Tuesday, August 25, 2009

So predictable..

I've been having a MAJOR existential crisis the last few weeks with regards to my future. So this time, I tried to be more adult about it all: I wrote out my options on a piece of paper, I asked my nearest and dearest to do a SWOT analysis of me, I prayed on my metaphorical knees, I bugged the brains of the older and wiser.. and I still don't know what I'm going to do. No magic appendix appeared in the back of my Bible, no dreams of me owning an island, no big billboard popping up in my garden.. Nada.

Obviously, this meant I've been in a bit of a tizz. And the thing with existential crises is that you tend to think that each one is special, unique, and the craziest one you've ever experienced. Ever. All other previous existential crises SO dim in comparison.

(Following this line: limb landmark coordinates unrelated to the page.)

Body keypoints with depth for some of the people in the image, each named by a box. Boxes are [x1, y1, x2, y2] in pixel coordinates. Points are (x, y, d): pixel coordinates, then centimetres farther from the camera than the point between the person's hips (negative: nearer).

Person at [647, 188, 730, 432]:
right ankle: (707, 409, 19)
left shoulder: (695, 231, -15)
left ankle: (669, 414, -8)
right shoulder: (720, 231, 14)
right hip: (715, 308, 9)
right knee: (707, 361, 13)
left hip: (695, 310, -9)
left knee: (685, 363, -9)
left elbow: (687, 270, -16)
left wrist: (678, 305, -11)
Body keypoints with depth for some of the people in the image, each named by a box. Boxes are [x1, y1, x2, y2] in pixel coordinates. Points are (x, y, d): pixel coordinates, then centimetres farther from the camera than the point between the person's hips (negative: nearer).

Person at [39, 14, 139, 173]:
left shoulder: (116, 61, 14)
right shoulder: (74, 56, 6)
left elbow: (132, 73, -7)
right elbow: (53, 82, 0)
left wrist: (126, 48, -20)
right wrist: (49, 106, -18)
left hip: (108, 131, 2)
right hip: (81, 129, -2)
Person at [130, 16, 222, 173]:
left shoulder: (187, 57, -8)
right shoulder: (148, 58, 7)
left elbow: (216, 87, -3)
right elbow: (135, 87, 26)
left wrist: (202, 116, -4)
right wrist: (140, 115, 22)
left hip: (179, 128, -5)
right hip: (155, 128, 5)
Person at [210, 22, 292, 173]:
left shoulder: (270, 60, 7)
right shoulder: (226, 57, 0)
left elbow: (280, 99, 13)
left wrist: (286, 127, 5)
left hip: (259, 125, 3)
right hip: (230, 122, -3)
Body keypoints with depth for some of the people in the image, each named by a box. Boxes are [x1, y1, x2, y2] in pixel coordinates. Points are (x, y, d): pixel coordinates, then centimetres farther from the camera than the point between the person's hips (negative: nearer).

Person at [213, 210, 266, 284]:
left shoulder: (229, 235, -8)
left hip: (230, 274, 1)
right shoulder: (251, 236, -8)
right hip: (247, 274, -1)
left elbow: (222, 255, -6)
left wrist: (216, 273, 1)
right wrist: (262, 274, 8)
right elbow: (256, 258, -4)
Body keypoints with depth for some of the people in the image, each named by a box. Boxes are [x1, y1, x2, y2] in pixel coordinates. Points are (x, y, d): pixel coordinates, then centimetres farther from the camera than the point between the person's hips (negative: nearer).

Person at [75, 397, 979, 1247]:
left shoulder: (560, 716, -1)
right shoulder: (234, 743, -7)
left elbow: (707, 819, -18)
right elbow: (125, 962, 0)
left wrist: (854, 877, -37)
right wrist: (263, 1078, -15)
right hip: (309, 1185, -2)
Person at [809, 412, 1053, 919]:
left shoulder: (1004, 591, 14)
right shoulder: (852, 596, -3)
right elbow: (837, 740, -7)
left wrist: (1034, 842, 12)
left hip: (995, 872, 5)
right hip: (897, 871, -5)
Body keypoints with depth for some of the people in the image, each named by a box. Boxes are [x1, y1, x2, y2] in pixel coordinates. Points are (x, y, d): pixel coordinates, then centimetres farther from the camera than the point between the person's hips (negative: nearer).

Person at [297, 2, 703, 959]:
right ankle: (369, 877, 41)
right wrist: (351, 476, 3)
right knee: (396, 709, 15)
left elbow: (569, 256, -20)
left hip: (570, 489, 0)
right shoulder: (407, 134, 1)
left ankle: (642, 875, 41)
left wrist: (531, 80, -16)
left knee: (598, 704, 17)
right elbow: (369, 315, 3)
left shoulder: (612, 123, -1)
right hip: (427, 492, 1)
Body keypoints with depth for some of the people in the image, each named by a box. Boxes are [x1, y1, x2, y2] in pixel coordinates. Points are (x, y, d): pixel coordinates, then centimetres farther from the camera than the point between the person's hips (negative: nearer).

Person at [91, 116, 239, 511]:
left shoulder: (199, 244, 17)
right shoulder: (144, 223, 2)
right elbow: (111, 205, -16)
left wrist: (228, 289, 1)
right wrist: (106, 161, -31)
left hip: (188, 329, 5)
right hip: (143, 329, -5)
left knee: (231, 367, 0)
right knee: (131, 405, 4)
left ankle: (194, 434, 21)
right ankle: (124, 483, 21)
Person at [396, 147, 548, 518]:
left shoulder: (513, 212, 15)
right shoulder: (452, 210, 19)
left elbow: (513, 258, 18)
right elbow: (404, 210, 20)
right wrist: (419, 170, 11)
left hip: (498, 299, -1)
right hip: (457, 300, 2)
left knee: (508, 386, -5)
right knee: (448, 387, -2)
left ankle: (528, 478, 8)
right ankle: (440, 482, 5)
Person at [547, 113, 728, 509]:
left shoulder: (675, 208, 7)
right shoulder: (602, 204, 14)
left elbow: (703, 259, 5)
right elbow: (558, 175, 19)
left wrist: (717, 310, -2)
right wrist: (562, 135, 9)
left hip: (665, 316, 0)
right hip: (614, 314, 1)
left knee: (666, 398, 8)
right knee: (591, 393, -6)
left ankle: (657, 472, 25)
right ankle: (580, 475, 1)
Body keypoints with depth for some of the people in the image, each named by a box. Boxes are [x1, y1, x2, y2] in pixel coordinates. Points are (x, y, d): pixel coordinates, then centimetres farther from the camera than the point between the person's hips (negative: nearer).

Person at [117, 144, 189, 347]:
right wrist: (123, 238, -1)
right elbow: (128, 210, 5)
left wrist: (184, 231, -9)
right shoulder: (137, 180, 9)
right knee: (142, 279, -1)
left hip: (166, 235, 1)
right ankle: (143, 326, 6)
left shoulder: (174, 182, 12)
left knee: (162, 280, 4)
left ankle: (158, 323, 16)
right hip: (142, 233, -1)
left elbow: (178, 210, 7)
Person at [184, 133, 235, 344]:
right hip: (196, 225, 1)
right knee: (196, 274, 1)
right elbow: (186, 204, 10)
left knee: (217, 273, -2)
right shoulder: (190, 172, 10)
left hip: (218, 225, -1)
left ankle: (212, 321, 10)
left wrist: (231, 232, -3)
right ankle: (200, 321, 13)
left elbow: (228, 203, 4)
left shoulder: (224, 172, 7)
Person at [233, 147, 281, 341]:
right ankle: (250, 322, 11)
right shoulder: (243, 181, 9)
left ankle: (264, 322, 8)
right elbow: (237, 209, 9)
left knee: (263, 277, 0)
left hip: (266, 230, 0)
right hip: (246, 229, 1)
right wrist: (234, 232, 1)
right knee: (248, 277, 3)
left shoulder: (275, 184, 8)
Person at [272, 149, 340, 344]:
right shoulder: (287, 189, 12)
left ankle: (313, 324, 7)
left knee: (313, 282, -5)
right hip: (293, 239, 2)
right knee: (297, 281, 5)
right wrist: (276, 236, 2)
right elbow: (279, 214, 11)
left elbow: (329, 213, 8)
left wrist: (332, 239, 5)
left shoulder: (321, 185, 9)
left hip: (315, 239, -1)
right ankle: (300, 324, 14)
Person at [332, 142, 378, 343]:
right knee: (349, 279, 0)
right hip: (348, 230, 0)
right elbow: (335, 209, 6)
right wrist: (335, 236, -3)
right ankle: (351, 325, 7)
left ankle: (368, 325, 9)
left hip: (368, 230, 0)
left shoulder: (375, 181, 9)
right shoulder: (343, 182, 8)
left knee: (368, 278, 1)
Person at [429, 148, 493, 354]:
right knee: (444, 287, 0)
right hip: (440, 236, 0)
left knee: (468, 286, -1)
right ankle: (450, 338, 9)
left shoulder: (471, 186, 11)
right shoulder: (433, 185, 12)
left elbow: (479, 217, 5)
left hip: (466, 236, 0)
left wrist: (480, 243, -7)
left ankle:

So imagine my surprise, when I went to have the Annual Debriefing with the Guy in Charge of the English Tutors, and he asked me what I was planning to do with my future. And as I listed my options, he listened attentively, then laughed and said: "Wow, that's pretty much word for word what you told me last year. I swear, if I hauled out your response in the file on my cupboard, it'd be exactly the same!"

Sheepish grin.

What an idiot! I'd completely forgotten that I'd pretty much been reacting the same way last year! So predictable. At least I'm consistent, right? But at the same time, it proved to be a great reminder about God's faithfulness: I'd gotten through this year pretty awesomely despite massive pre-freaking out, so I can surely trust God to look after me again! Yeehah!